NZLII Home | Databases | WorldLII | Search | Feedback

Court of Appeal of New Zealand

You are here:  NZLII >> Databases >> Court of Appeal of New Zealand >> 2003 >> [2003] NZCA 374

Database Search | Name Search | Recent Decisions | Noteup | LawCite | Download | Help

R v P (CA59/03) [2003] NZCA 374 (18 September 2003)

Last Updated: 1 January 2019

PUBLICATION OF NAME OR IDENTIFYING PARTICULARS OF COMPLAINANT PROHIBITED BY S139 CRIMINAL JUSTICE ACT 1985.


IN THE COURT OF APPEAL OF NEW ZEALAND

CA59/03



THE QUEEN



v


P (CA59/03)



Hearing: 15 July 2003

Coram: Keith J
Hammond J Paterson J

Appearances: J A Hope for the Appellant A Markham for the Crown

Written submissions: 13 and 18 August 2003

Judgment: 18 September 2003

JUDGMENT OF THE COURT DELIVERED BY KEITH J




[1] The appellant was sentenced in a District Court to five and a half years imprisonment on two charges of sexual violation by unlawful sexual connection and one charge of attempted sexual violation. He had been transferred to that Court for sentencing by a Youth Court Judge acting under s283(o) of the Children, Young Persons and their Families Act 1989 (CYPF Act). He has sought to appeal to this Court against the sentence on the ground that it is manifestly excessive.


R V P (CA59/03) CA CA59/03 [18 September 2003]

[2] At the hearing of the appeal, the bench raised questions about the jurisdiction of this Court to hear the appeal and about the relevant powers of the Youth and District Courts. Following a brief discussion, counsel were asked to file memoranda on those matters and on the disposition of the appeal on the understanding that the matter was to be dealt with on the papers. Those memoranda have now been received and have been considered by the members of the Court who have agreed upon this judgment.

The Proceedings in the Family and District Courts



[3] The three charges related to an attack on a young girl on 13 August 2002. On that date, the appellant was 16 years old and therefore a “young person” as defined in s2(1) of the CYPF Act:

"Young person" means a boy or girl of or over the age of 14 years but under 17 years; but does not include any person who is or has been married.


[4] As a young person charged with an offence, the appellant was brought before the Youth Court under s272 of the CYPF Act. On his initial appearance he was remanded in Police custody pending the availability of a placement in social welfare custody. On 28 August he again appeared and, as recorded on the informations, indicated a desire to plead guilty. He was again remanded in custody and, because he did not deny the charges, the Youth Court directed under s246 that a Family Group Conference be held.
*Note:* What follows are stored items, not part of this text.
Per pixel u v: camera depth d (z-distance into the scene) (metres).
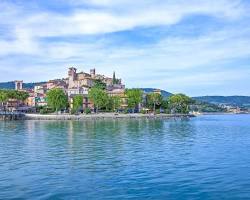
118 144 83.25
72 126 163.38
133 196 36.78
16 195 37.09
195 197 36.41
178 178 44.50
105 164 54.91
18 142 89.19
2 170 50.28
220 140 94.25
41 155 65.12
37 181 43.22
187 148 75.38
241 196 36.62
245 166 52.53
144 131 129.25
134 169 50.56
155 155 64.50
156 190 38.91
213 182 42.38
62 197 36.34
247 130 138.50
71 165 54.19
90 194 37.47
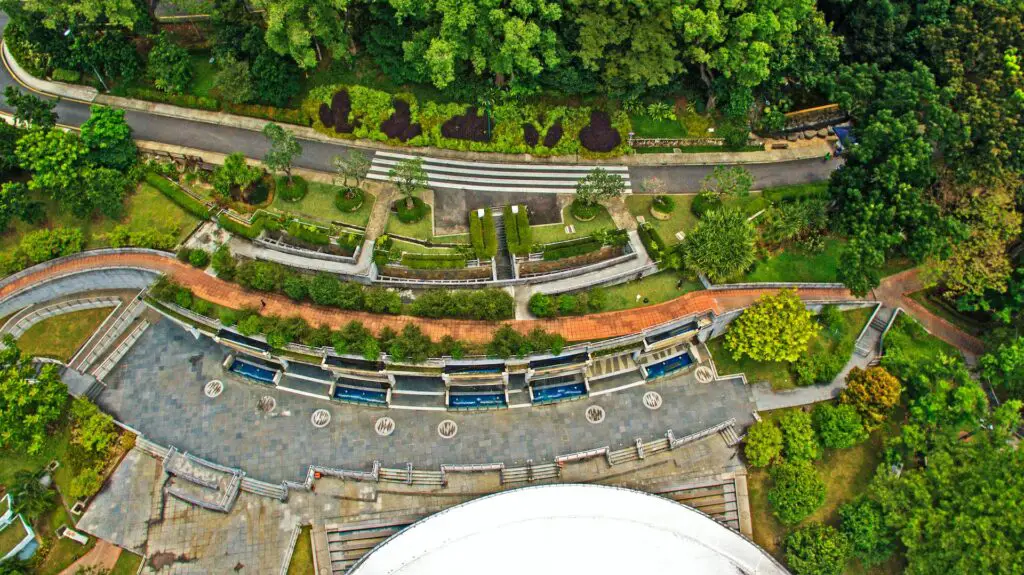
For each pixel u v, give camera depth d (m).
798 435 74.12
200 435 76.50
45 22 83.19
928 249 77.12
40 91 93.56
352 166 82.00
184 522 72.12
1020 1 86.00
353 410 78.69
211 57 95.06
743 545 69.12
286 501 73.38
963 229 77.00
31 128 81.25
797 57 89.69
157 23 94.25
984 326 84.06
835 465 77.31
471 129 91.44
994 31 86.31
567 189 89.56
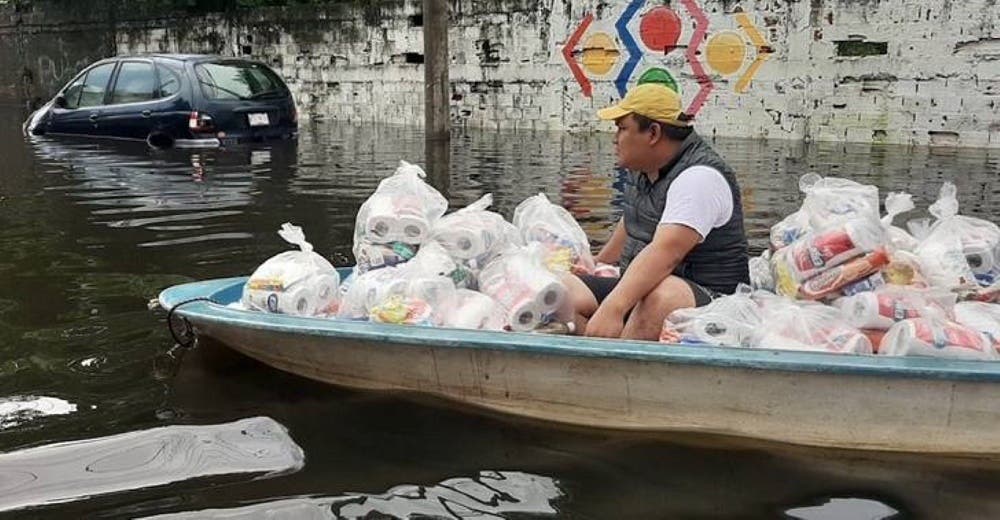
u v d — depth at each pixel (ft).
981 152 29.58
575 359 7.95
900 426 7.59
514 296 9.01
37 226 16.98
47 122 33.60
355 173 24.79
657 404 7.98
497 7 40.60
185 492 6.90
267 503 6.73
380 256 9.87
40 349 10.08
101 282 12.93
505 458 7.55
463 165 27.04
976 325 7.97
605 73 38.37
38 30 59.77
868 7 32.09
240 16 50.42
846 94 33.14
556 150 31.55
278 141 32.58
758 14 34.27
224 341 9.71
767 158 28.48
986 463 7.49
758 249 15.56
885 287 8.43
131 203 19.58
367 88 46.68
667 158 9.21
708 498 6.91
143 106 31.01
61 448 7.63
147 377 9.27
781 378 7.59
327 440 7.86
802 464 7.48
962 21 30.45
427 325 8.78
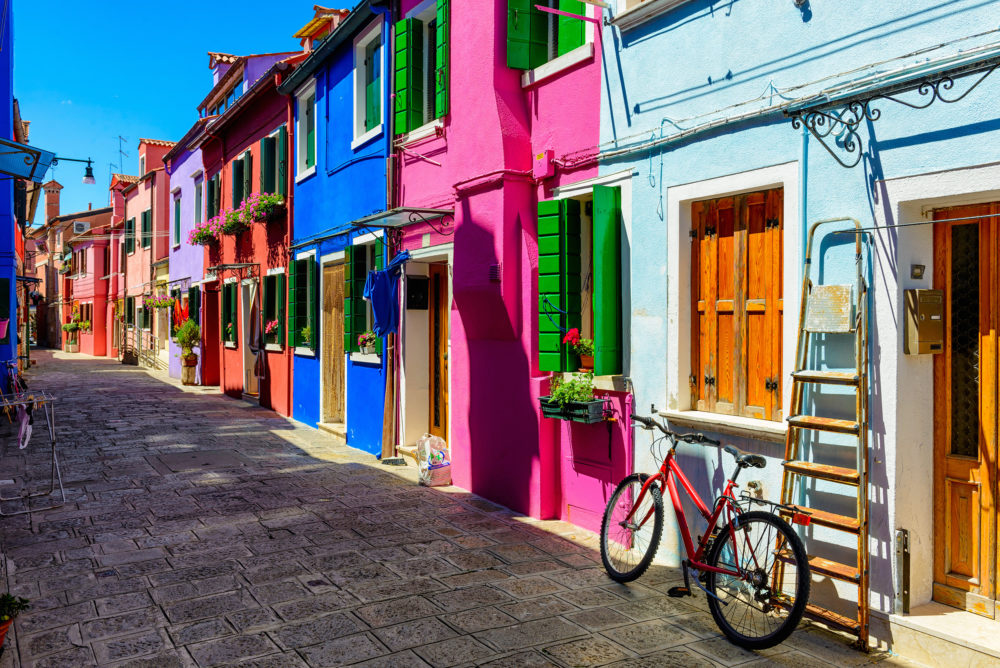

[5] The participants in the Family Group Conference were unable to reach agreement concerning the proper disposition of the appellant’s case, the appellant’s family preferring a community based rehabilitation programme and the victim’s family considering a sentence of imprisonment necessary. On 4 December the proceeding against the appellant was transferred by consent under s283(o) of the CYPF Act to a District Court for sentencing.

[6] According to the very helpful submissions filed by the Crown, no one dealing with the case appreciated that the maximum penalty that could be imposed by a District Court on a reference under s283(o) may have been restricted to five years
imprisonment – the maximum available to a District Court acting in its summary jurisdiction (see s7 of the Summary Proceedings Act 1957).

The relevant powers of the Family and District Courts



[7] Counsel are agreed that in the circumstances of this case the District Court was subject to that five year sentencing limit. They also agree this Court does not have jurisdiction to hear the appeal. We agree with them on both points. We now state our reasons for those conclusions.

[8] Section 274 of the CYPF Act requires young persons charged with purely indictable offences including sexual violation – the present case – to be dealt with in accordance with Part 5 of the Summary Proceedings Act regulating the preliminary hearing of indictable offences, except that the preliminary hearing takes place in a Youth Court which for that purpose has all the powers of a District Court. Section 274 is, however, subject to s276. Under subs (1) of that provision a Youth Court Judge has the power to allow a young person who indicates a desire to plead guilty the opportunity to forego the right to trial by a jury and instead to elect to be dealt with in a Youth Court. On that election, the Youth Court, under subs (2), has jurisdiction to deal with the young person in accordance with the CYPF Act.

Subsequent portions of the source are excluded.